Privacy-Preserving Energy Efficiency Optimization Using Federated Learning-Based IoT Networks
4. International Congress Of Modern Scientific Research July 01-03, 2026, Ankara/Türkiye, Ankara, Türkiye, 1 - 03 Temmuz 2026, ss.1-5, (Tam Metin Bildiri)
- Yayın Türü: Bildiri / Tam Metin Bildiri
- Basıldığı Şehir: Ankara
- Basıldığı Ülke: Türkiye
- Sayfa Sayıları: ss.1-5
- Gazi Üniversitesi Adresli: Evet
Özet
The increasing deployment of Internet of Things (IoT) devices in smart buildings has created new opportunities for improving energy efficiency through real-time monitoring and intelligent control. However, centralized energy management solutions often require continuous transmission of sensitive user data, leading to privacy concerns and increased communication overhead.

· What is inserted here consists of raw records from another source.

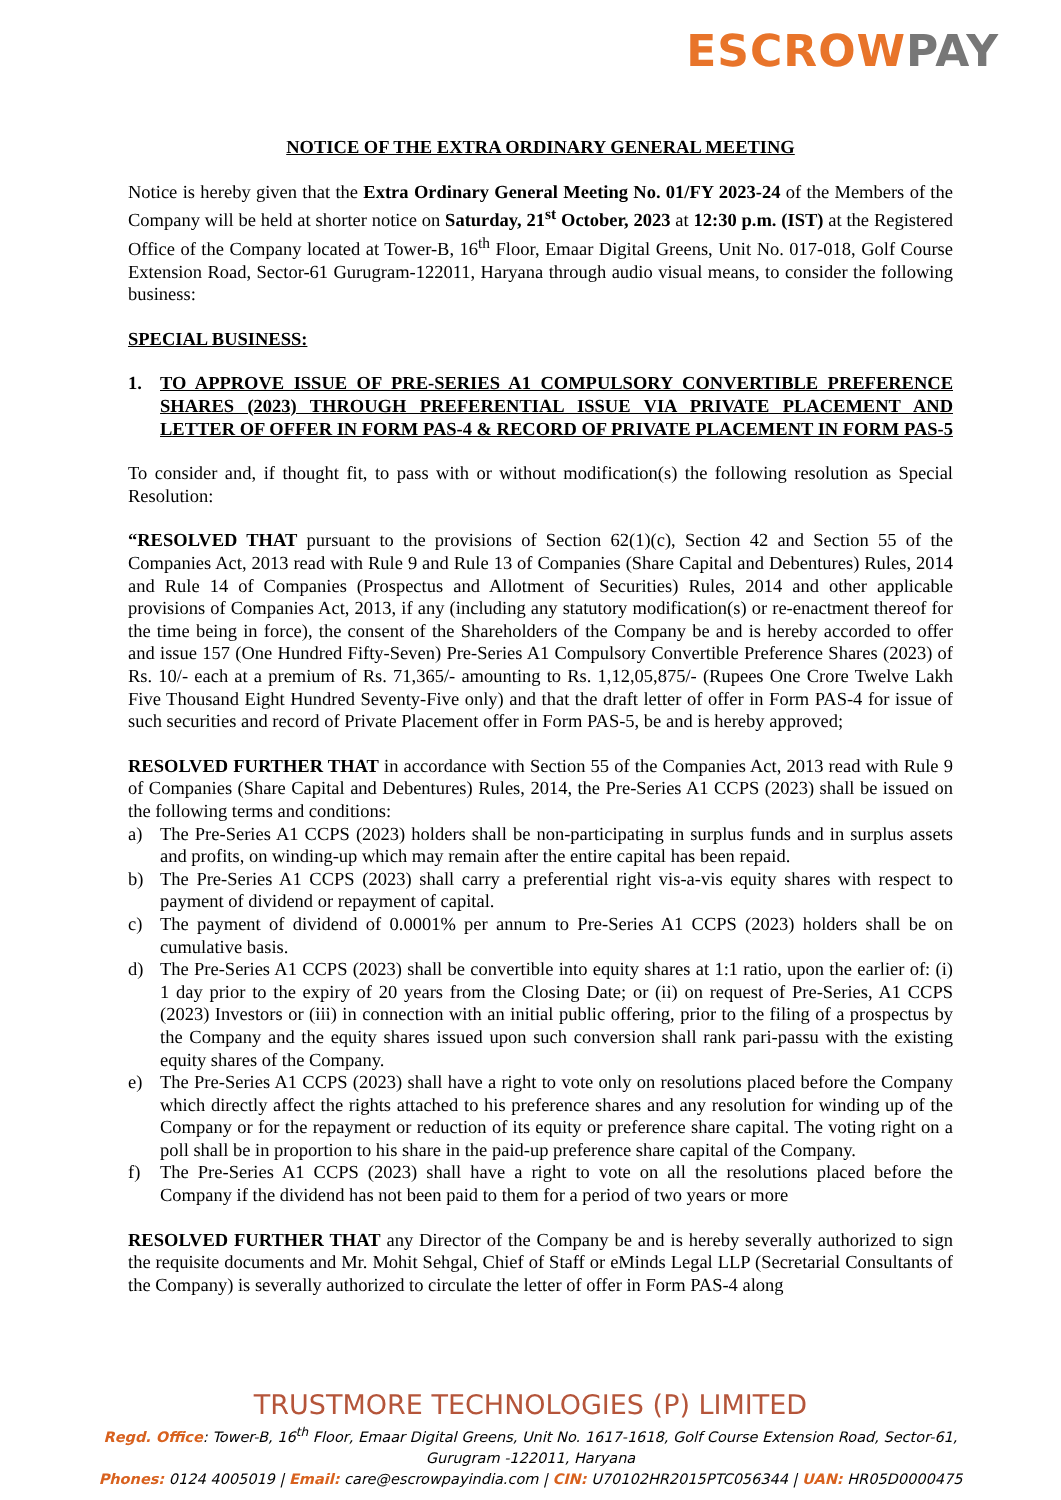ESCRΟW PAY
NOTICE OF THE EXTRA ORDINARY GENERAL MEETING
Notice is hereby given that the Extra Ordinary General Meeting No. 01/FY 2023-24 of the Members of the Company will be held at shorter notice on Saturday, 21<sup>st</sup> October, 2023 at 12:30 p.m. (IST) at the Registered Office of the Company located at Tower-B, 16<sup>th</sup> Floor, Emaar Digital Greens, Unit No. 017-018, Golf Course Extension Road, Sector-61 Gurugram-122011, Haryana through audio visual means, to consider the following business:
SPECIAL BUSINESS:
1. TO APPROVE ISSUE OF PRE-SERIES A1 COMPULSORY CONVERTIBLE PREFERENCE SHARES (2023) THROUGH PREFERENTIAL ISSUE VIA PRIVATE PLACEMENT AND LETTER OF OFFER IN FORM PAS-4 & RECORD OF PRIVATE PLACEMENT IN FORM PAS-5
To consider and, if thought fit, to pass with or without modification(s) the following resolution as Special Resolution:
“RESOLVED THAT pursuant to the provisions of Section 62(1)(c), Section 42 and Section 55 of the Companies Act, 2013 read with Rule 9 and Rule 13 of Companies (Share Capital and Debentures) Rules, 2014 and Rule 14 of Companies (Prospectus and Allotment of Securities) Rules, 2014 and other applicable provisions of Companies Act, 2013, if any (including any statutory modification(s) or re-enactment thereof for the time being in force), the consent of the Shareholders of the Company be and is hereby accorded to offer and issue 157 (One Hundred Fifty-Seven) Pre-Series A1 Compulsory Convertible Preference Shares (2023) of Rs. 10/- each at a premium of Rs. 71,365/- amounting to Rs. 1,12,05,875/- (Rupees One Crore Twelve Lakh Five Thousand Eight Hundred Seventy-Five only) and that the draft letter of offer in Form PAS-4 for issue of such securities and record of Private Placement offer in Form PAS-5, be and is hereby approved;
RESOLVED FURTHER THAT in accordance with Section 55 of the Companies Act, 2013 read with Rule 9 of Companies (Share Capital and Debentures) Rules, 2014, the Pre-Series A1 CCPS (2023) shall be issued on the following terms and conditions:
a) The Pre-Series A1 CCPS (2023) holders shall be non-participating in surplus funds and in surplus assets and profits, on winding-up which may remain after the entire capital has been repaid.
b) The Pre-Series A1 CCPS (2023) shall carry a preferential right vis-a-vis equity shares with respect to payment of dividend or repayment of capital.
c) The payment of dividend of 0.0001% per annum to Pre-Series A1 CCPS (2023) holders shall be on cumulative basis.
d) The Pre-Series A1 CCPS (2023) shall be convertible into equity shares at 1:1 ratio, upon the earlier of: (i) 1 day prior to the expiry of 20 years from the Closing Date; or (ii) on request of Pre-Series, A1 CCPS (2023) Investors or (iii) in connection with an initial public offering, prior to the filing of a prospectus by the Company and the equity shares issued upon such conversion shall rank pari-passu with the existing equity shares of the Company.
e) The Pre-Series A1 CCPS (2023) shall have a right to vote only on resolutions placed before the Company which directly affect the rights attached to his preference shares and any resolution for winding up of the Company or for the repayment or reduction of its equity or preference share capital. The voting right on a poll shall be in proportion to his share in the paid-up preference share capital of the Company.
f) The Pre-Series A1 CCPS (2023) shall have a right to vote on all the resolutions placed before the Company if the dividend has not been paid to them for a period of two years or more
RESOLVED FURTHER THAT any Director of the Company be and is hereby severally authorized to sign the requisite documents and Mr. Mohit Sehgal, Chief of Staff or eMinds Legal LLP (Secretarial Consultants of the Company) is severally authorized to circulate the letter of offer in Form PAS-4 along
TRUSTMORE TECHNOLOGIES (P) LIMITED
Regd. Office: Tower-B, 16<sup>th</sup> Floor, Emaar Digital Greens, Unit No. 1617-1618, Golf Course Extension Road, Sector-61,
Gurugram -122011, Haryana
Phones: 0124 4005019 | Email: care@escrowpayindia.com | CIN: U70102HR2015PTC056344 | UAN: HR05D0000475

This study proposes an Adaptive Federated Reinforcement Learning for Energy Efficiency (AFRLEE) framework that combines IoT sensing, Federated Learning (FL), and Reinforcement Learning (RL) to optimize building energy consumption while preserving user privacy. In the proposed architecture, IoT devices collect environmental and operational data, and local models are trained independently without sharing raw information. Model parameters are aggregated through a federated server to construct a global prediction model. The outputs of the federated model are then utilized by an RL-based optimization agent to dynamically manage HVAC systems, lighting units, and flexible electrical loads. A smart campus scenario involving multiple university buildings is considered for performance evaluation. The proposed framework is assessed in terms of energy savings, prediction accuracy, communication cost, and privacy preservation. Results indicate that the AFRLEE framework achieves significant reductions in energy consumption and network traffic while maintaining high forecasting performance. The findings demonstrate that integrating federated learning and adaptive control mechanisms can provide a secure, scalable, and efficient solution for next-generation smart energy management systems.